Тут старик полез в карман своей просторной толстовки и вытащил оттуда письмо.

— Дочь пишет,— произнес с особой интонацией и стал выискивать какое-то нужное место.— Вот-вот, слушайте, что она пишет: «Папа, я вычитала в польском журнале гороскоп для тебя на апрель месяц. С первых дней, как там написано, все будет идти успешно. Но потом начнутся хлопоты и особенно трудные для разрешения осложнения (уж не с моим ли поломанным аппаратом?!). Не нервничай и старайся спокойно их разрешить. Со второй половины месяца вновь наступят удачные дни (а ведь наступили же!), которые вернут тебе хорошее настроение. Постарайся самое большое внимание уделить своим жилищным проблемам, они будут иметь для тебя главное значение...»

Старик свернул письмо и положил его в карман. Торопливо начал пить вовсе остывший чай, но, занятый своими мыслями, отставил его и сказал, уже не Петрухе, а самому себе:

— Весь мир хочет счастья, дорогой Петр Петрович! Отсюда и йога, и бег рысцой, и система голодания по Полю Брэггу, и сыроеденье, и... Вот такой гороскоп... И прочее, и прочее. Все от желания быть счастливым. Кстати, мне советуют уделить внимание жилищным проблемам, как вам нравится? Так вот, я готов въехать в вашу избу сразу же после вашего переезда. Но мне хотелось бы, конечно, знать, когда он совершится? Только не поймите, бога ради, что я тороплю!

— Да переезжайте хоть сейчас, Макар Иваныч,— предложил Петруха.— Ведь Григорий Афанасьич, чтобы не отрываться от работы, прямо в доме шалаш сделал. Он там и жить собирается. А лавка его остается.

Старик вздохнул, оглядывая как бы новыми глазами избу, и печь, и лавку, и произнес задумчиво, но вполне решительно:

— Я тогда свой аппарат в общежитие не стану переносить, да? Вы не против, чтобы он постоял в избе до моего полного вселения?

— Пусть стоит,— сказал Петруха.— Хотя...

— Что хотя? — насторожился сразу старик.

— Нет, я уже о другом. Я просто подумал, что вы с Шоховым очень разные люди.

— Это он со мной — разные люди,— поправил серьезно старик. И подтвердил, что он это понял сразу.

— Шохов не верит в какое-то общее счастье,— продолжал Петруха.— Но и я не уверен, что оно есть. Весь опыт человечества...

— Отрицательный опыт — это тоже опыт,— сказал старик.

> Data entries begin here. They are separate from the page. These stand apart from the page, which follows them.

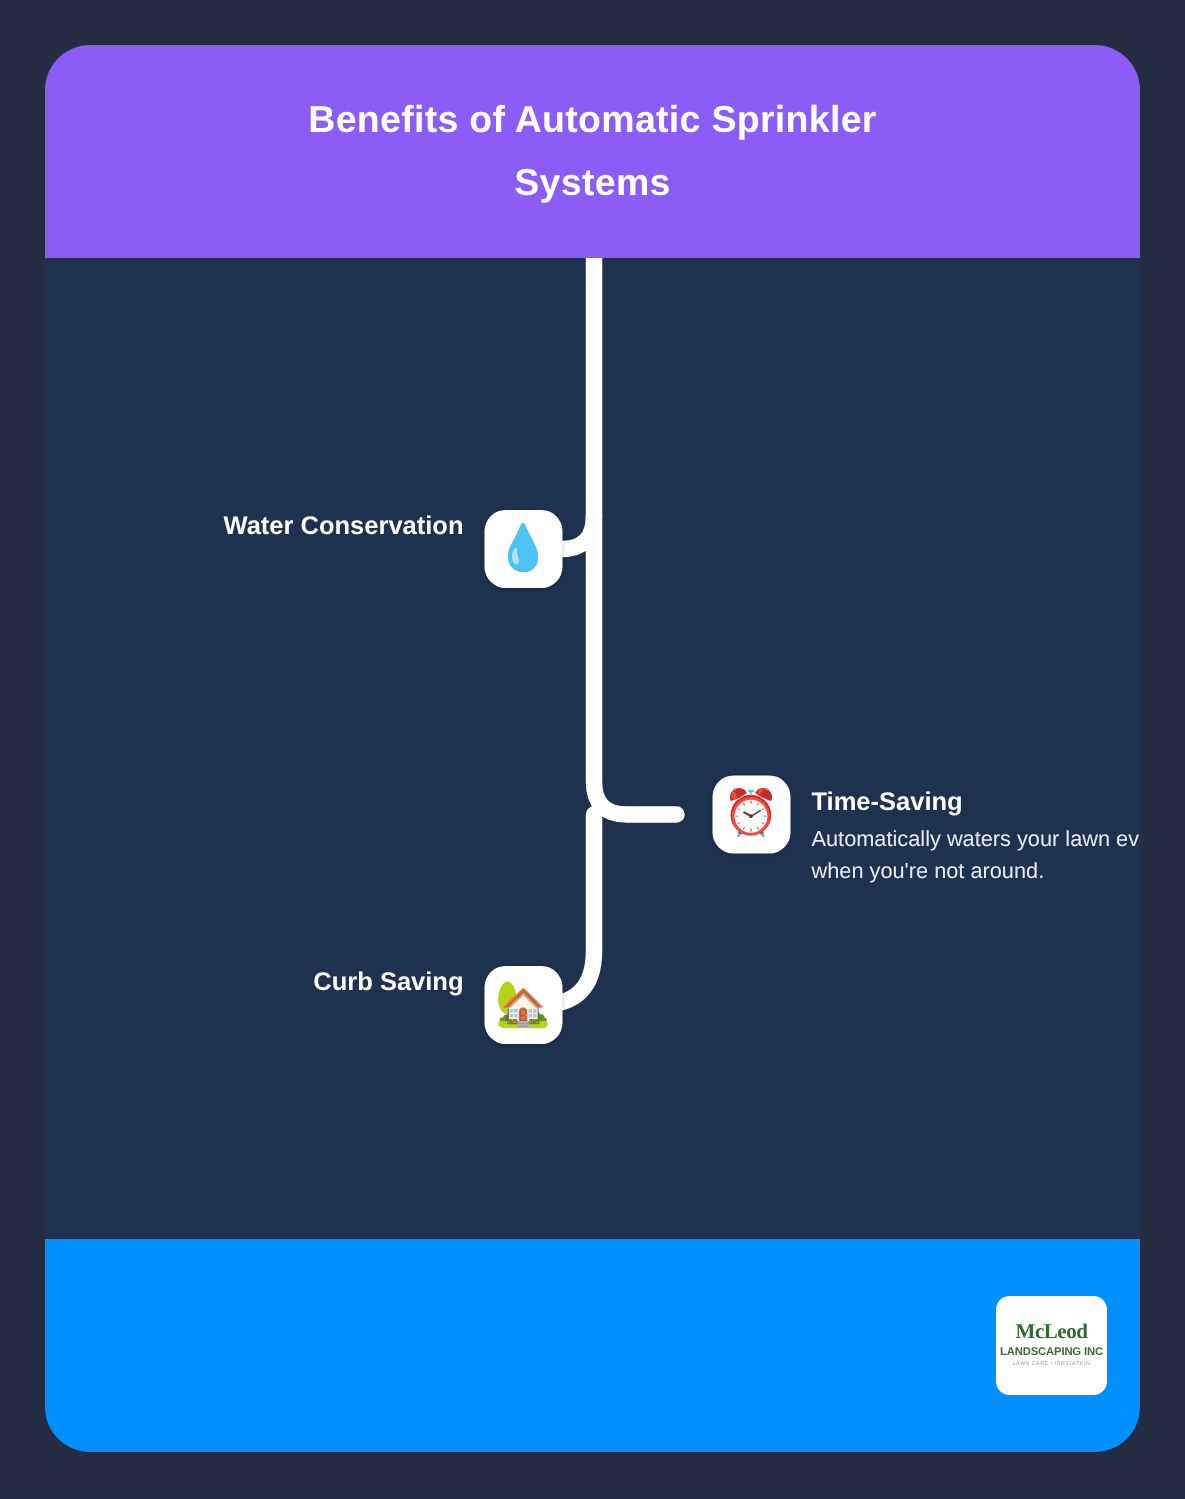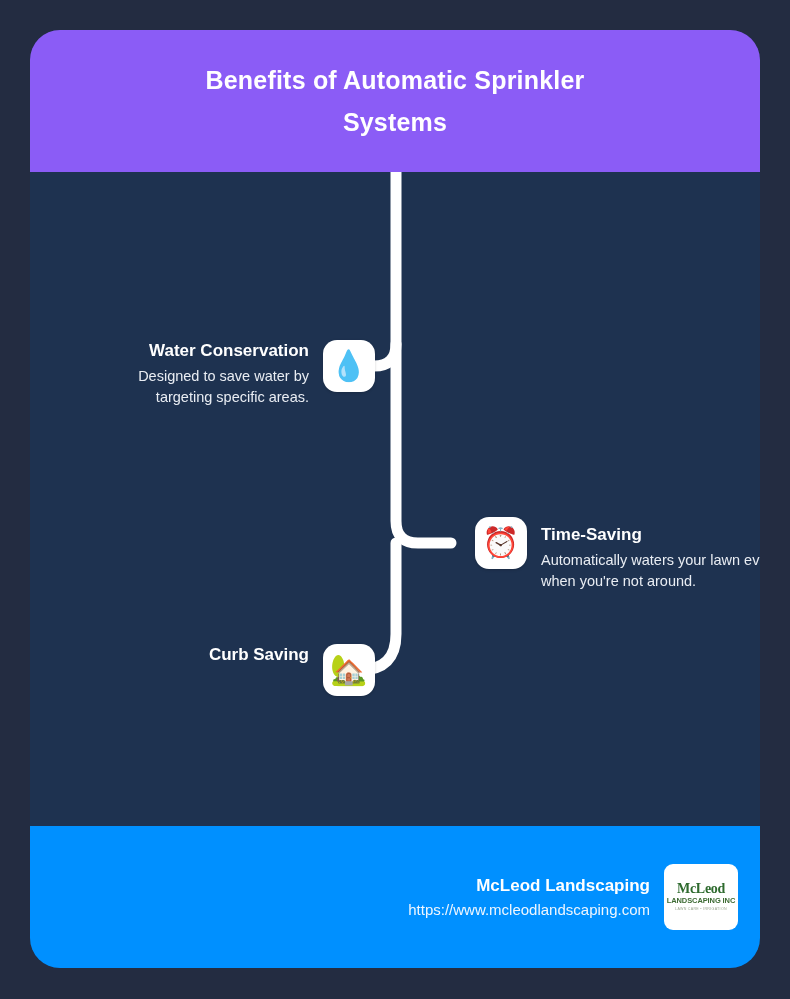--- a/index.html
+++ b/index.html
@@ -237,7 +237,6 @@
     <div class="benefit-row left-side" id="row-water">
       <div class="benefit-text align-right">
         <div class="benefit-title">Water Conservation</div>
-        <div class="benefit-desc">Designed to save water by targeting specific areas.</div>
       </div>
       <div class="icon-tile">💧</div>
     </div>

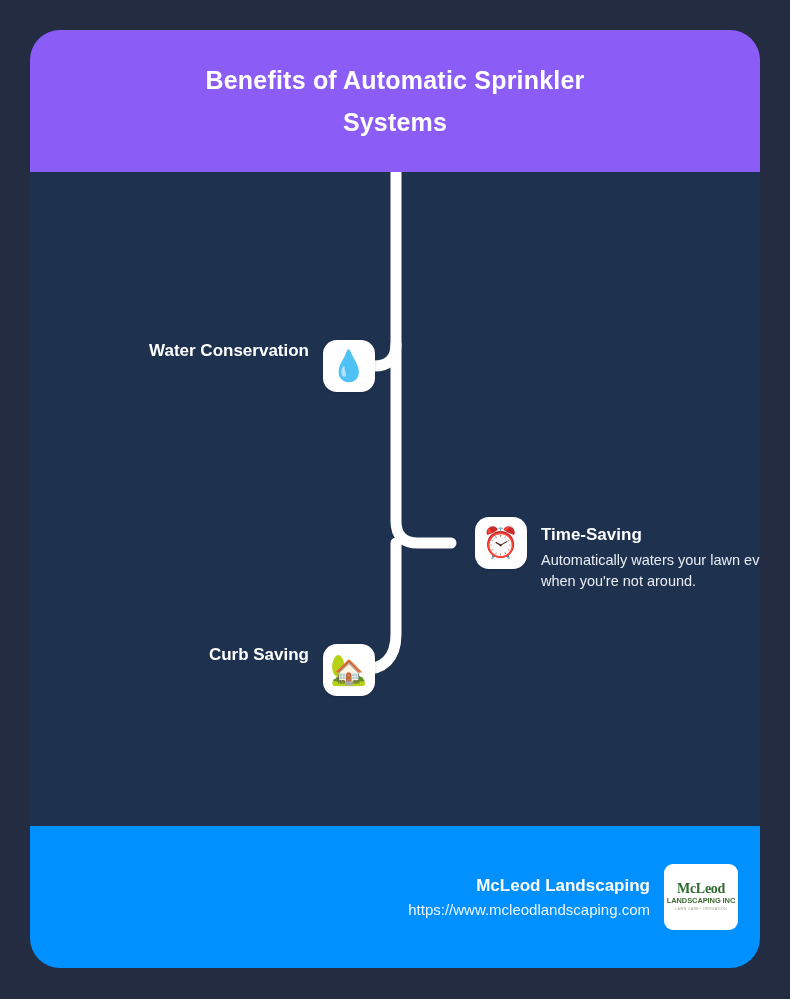--- a/index.html
+++ b/index.html
@@ -259,10 +259,6 @@
   </div>
 
   <div id="footer-band">
-    <div id="footer-text">
-      <div id="footer-company">McLeod Landscaping</div>
-      <div id="footer-url">https://www.mcleodlandscaping.com</div>
-    </div>
     <div id="footer-logo-tile">
       <div id="logo-word">McLeod</div>
       <div id="logo-sub">LANDSCAPING INC</div>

— ...доказывает, что не надо ни за кого, и уж точно за потомков, решать вопрос их собственного счастья. Они вовсе не так его поймут и не будут вам благодарны.

— Ах, вот вы о чем.— Дед Макар покачал головой.— Но тут вы не правы, Петр Петрович. Вы совершенно не правы. Но мы еще успеем на эту тему поговорить. Спасибо за чай, за гостеприимство. Я смогу переселиться, если вы не раздумаете, к Первому мая. Всего вам доброго.

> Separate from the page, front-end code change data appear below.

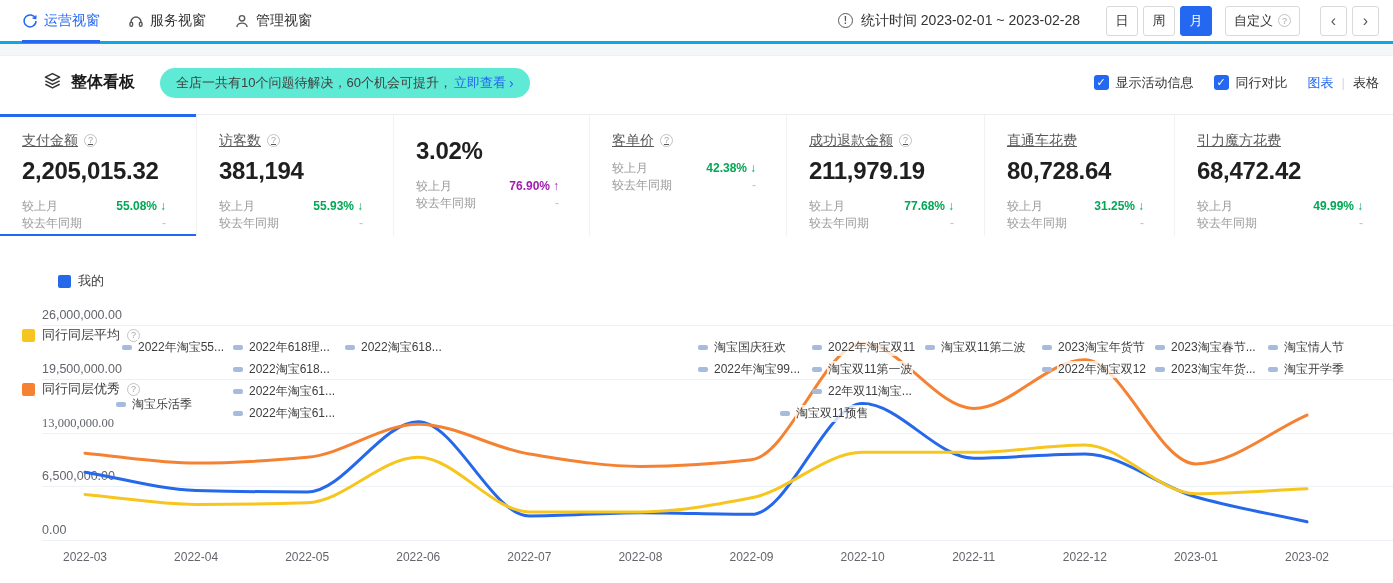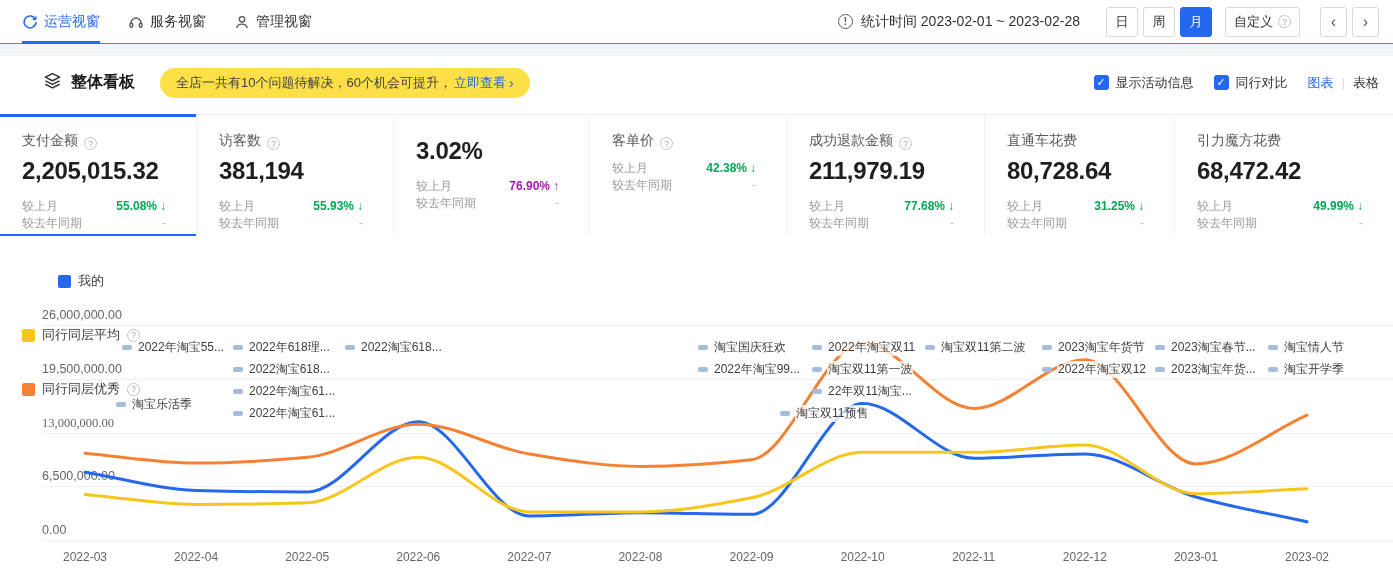--- a/index.html
+++ b/index.html
@@ -9,7 +9,7 @@
 
   
   .topbar { height:44px; display:flex; align-items:center; justify-content:space-between;
-    padding:0 14px 0 22px; border-bottom:1px solid #0ea5e9; background:#fff; }
+    padding:0 14px 0 22px; border-bottom:3px solid #0ea5e9; background:#fff; }
   .tabs { display:flex; align-items:center; gap:28px; height:44px; }
   .tab { display:flex; align-items:center; gap:6px; height:44px; font-size:14px; color:#333;
     border-bottom:3px solid transparent; padding-top:3px; cursor:pointer; }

— Приезжайте,— сказал Петруха.

Когда старик ушел, он пододвинул к себе аппарат и стал медленно раскручивать систему, следя глазами за движением планет и о чем-то напряженно раздумывая. Потом он лег спать. Ему приснился голубой, ярко-голубой космос, в котором в сильном ослепительном свете белой звезды вращались планеты, черные, синие, желтые, красные и зеленые. Синей была Земля. Она неслась вкупе с другими, но и сама по себе в межзвездном пространстве очень одинокая, потому что она одна из всех осознала, что она такое, в этом было ее счастье, но и ее трагедия.

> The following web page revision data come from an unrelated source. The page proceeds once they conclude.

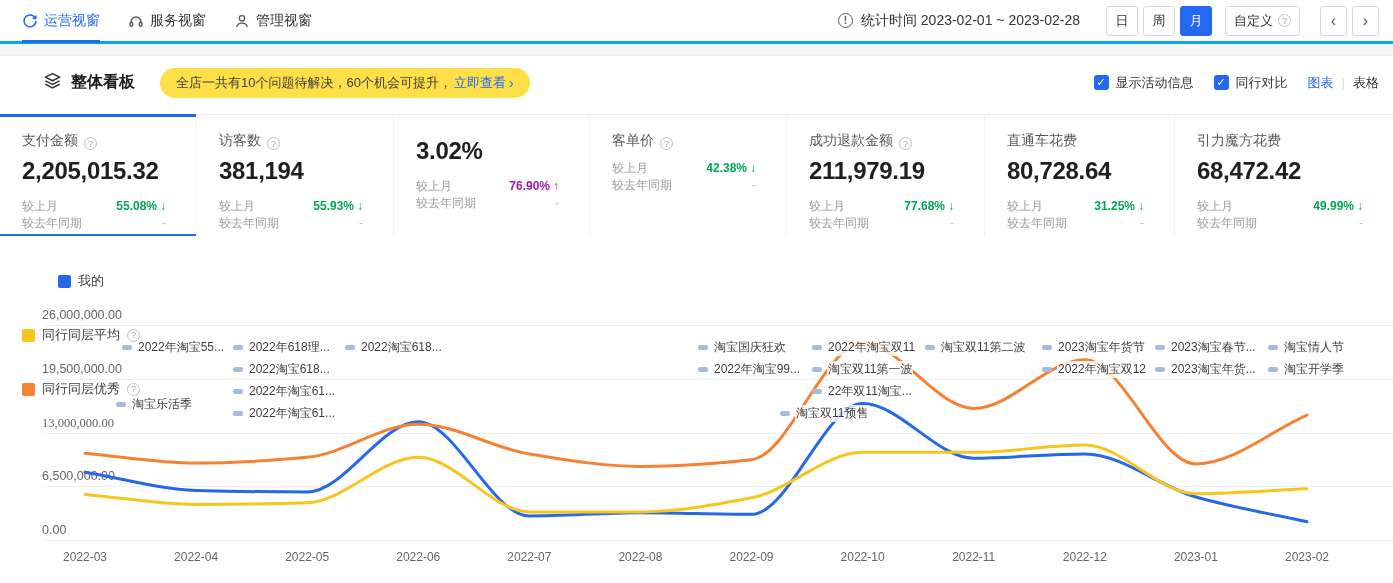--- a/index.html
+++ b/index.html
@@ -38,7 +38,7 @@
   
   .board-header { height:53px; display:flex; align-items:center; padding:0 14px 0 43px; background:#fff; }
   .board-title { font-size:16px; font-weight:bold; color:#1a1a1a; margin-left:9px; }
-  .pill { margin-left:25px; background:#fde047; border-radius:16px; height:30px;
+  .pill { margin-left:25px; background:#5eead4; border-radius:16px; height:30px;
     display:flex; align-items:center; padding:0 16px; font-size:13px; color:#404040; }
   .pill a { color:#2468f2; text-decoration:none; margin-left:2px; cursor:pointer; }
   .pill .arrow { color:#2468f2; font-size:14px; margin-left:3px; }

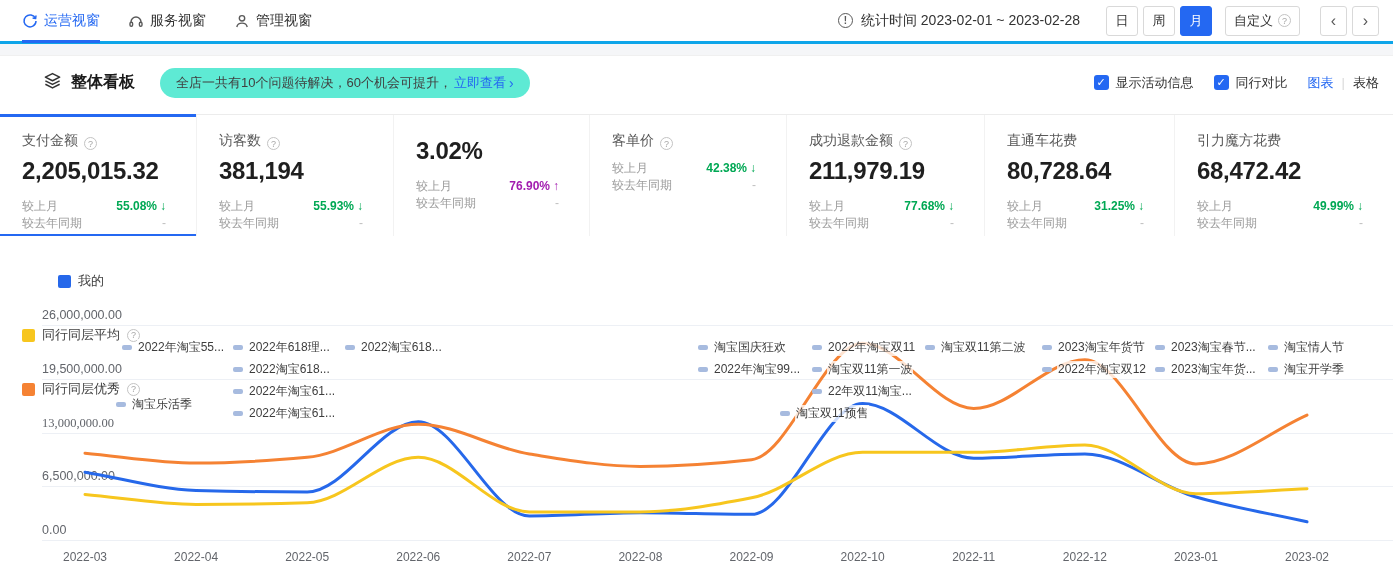--- a/index.html
+++ b/index.html
@@ -58,7 +58,7 @@
   .kpi:last-child { border-right:none; }
   .kpi.active::before { content:""; position:absolute; left:0; right:0; top:-1px; height:3px; background:#2468f2; }
   .kpi.active::after  { content:""; position:absolute; left:0; right:0; bottom:0; height:2px; background:#2468f2; }
-  .kpi-label { display:flex; align-items:flex-end; gap:6px; font-size:14px; color:#595959; line-height:20px; }
+  .kpi-label { display:flex; align-items:center; gap:6px; font-size:14px; color:#595959; line-height:20px;text-decoration:underline; }
   .kpi-value { margin-top:4px; font-size:24px; line-height:34px; font-weight:bold; color:#1f1f1f; letter-spacing:-0.3px; }
   .kpi-rows { margin-top:10px; margin-right:30px; }
   .kpi-r { display:flex; justify-content:space-between; font-size:12px; line-height:17px; }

Петрухе стало холодно во сне от такой мысли. Он вдруг впервые подумал, что без старика и без Шохова, вечно тормошащего других и себя, ему было жить одиноко. Врываясь в беспокойный Петрухин сон, стучал и стучал, подгоняя себя, на участке топор Шохова.

Не было в жизни Шохова более прекрасной весны, чем эта. Все ладилось, все сходилось удачно в его замыслах и свершениях. Во всем ему везло. Везло необыкновенно.

Вспоминая эти дни потом, он удивлялся, потому что он и сам поверил: пришла удача. Было такое самочувствие, что так возможно всегда, всю жизнь.